Anyone who doubts that pop music is an ageist industry just needs to look at the criticism Madonna faces on an almost daily basis. Sure, her albums don’t sell as well as they used to, but it’s near impossible to find an article about her 21st century output that doesn’t mention her advancing age. Plus, there’s the reaction to her outfits, the jokes about her falling off the stage at the BRITs, the furore following her recent kiss with Drake – you wouldn’t blame her if she just picked up her ball and went home.

Whatever happened to respecting your elders? While the chart of 2015 has plenty of homogenous rave-pop and worthy, acoustic singer-songwriter nonsense courtesy of a seemingly endless supply of fresh-faced urchins, acts over the age of *shudder* 35 can’t buy a place on the Radio 1 playlist, regardless of their previous success (Robbie Williams, Take That, Nicole Scherzinger et al.)
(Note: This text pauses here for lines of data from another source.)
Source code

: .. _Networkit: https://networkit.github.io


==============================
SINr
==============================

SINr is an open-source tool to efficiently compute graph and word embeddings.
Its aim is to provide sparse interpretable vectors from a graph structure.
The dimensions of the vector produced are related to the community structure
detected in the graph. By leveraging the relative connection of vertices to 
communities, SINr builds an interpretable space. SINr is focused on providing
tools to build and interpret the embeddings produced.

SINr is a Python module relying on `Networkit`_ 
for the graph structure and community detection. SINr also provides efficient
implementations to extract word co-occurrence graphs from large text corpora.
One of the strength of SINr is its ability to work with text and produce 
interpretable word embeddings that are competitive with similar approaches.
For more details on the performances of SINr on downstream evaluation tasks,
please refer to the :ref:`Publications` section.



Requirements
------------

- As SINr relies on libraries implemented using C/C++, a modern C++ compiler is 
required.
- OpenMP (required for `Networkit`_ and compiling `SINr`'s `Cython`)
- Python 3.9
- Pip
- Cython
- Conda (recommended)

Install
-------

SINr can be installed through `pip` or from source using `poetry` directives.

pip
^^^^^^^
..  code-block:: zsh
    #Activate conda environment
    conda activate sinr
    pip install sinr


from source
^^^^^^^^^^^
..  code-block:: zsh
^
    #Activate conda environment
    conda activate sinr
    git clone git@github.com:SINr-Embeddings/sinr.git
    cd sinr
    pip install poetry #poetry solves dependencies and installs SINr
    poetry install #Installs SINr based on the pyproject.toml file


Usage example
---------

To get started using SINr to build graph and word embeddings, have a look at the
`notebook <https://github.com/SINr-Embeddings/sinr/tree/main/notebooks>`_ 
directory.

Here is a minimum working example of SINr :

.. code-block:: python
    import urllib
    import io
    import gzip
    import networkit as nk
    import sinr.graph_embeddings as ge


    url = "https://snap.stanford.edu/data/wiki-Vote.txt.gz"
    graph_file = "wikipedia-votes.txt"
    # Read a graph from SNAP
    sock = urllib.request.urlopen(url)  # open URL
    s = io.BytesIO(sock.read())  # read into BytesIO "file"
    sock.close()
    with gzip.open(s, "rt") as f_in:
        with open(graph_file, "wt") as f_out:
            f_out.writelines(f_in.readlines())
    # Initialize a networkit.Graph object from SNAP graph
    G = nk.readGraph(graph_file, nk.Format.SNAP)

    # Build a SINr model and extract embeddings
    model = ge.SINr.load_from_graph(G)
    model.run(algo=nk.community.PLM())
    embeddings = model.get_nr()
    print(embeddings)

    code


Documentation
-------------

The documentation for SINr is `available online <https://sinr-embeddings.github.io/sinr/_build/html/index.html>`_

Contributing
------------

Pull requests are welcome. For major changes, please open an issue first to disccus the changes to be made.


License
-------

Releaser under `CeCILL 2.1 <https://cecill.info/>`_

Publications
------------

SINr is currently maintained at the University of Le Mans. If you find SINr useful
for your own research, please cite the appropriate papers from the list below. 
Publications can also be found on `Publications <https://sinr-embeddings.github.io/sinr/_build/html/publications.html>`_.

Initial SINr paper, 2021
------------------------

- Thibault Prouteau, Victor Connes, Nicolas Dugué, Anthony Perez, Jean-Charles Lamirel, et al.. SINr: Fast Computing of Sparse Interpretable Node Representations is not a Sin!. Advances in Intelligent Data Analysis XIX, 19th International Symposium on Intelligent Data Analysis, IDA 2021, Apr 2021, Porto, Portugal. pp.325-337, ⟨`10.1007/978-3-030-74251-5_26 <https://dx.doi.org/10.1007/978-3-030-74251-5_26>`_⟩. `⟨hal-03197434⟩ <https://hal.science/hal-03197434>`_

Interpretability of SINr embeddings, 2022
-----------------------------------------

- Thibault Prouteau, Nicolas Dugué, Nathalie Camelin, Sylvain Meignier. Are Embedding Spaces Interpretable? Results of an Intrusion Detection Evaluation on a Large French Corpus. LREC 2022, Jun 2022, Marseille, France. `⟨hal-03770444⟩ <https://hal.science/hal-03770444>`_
However, surely the most egregious example of this in recent memory is the absolute non-success of Right Here, Right Now, the lead single from Giorgio Moroder’s upcoming album, Déjà Vu. This track didn’t just feature Giorgio Moroder – producer extraordinaire and the brains behind I Feel Love – but vocals courtesy of Kylie Minogue, a woman who knows a thing or two about making amazing songs.

In a post-Get Lucky world, it seems barely believable that Right Here, Right Now wasn’t a massive smash. It’s got a great, squelchy riff going through the verse, choppy Nile Rodgers guitar licks, a perfectly-judged bridge to build tension, and a thrilling release of a chorus. It’s fit to hold a candle to the finest disco tracks of the 1970s and it celebrates the brilliance and immediacy of being purely in the moment – what’s not to love?

Right Here, Right Now contains the level of skill and craft that flows out of natural song-makers. It follows a simple template, yet the hooks and melody are so naggingly addictive, that to hear it once feels like you’ve known it all your life.

Despite being a no.1 single in Argentina and a hit in both Belgium and Finland, Right Here, Right Now failed to chart in the UK. The week it was released, it was outsold by tracks as modern as Make Me Smile by Steve Harley & Cockney Rebel and Go Your Own Way by Fleetwood Mac. In theory, democracy is a good thing, but clearly the people of the UK can’t be trusted to make sensible decisions.

Entered chart: It didn’t. Well done, everyone.

Who could sing this today and have a hit? This track probably couldn’t be bettered but if anyone has to take it into the charts, why not Carly Rae Jepsen?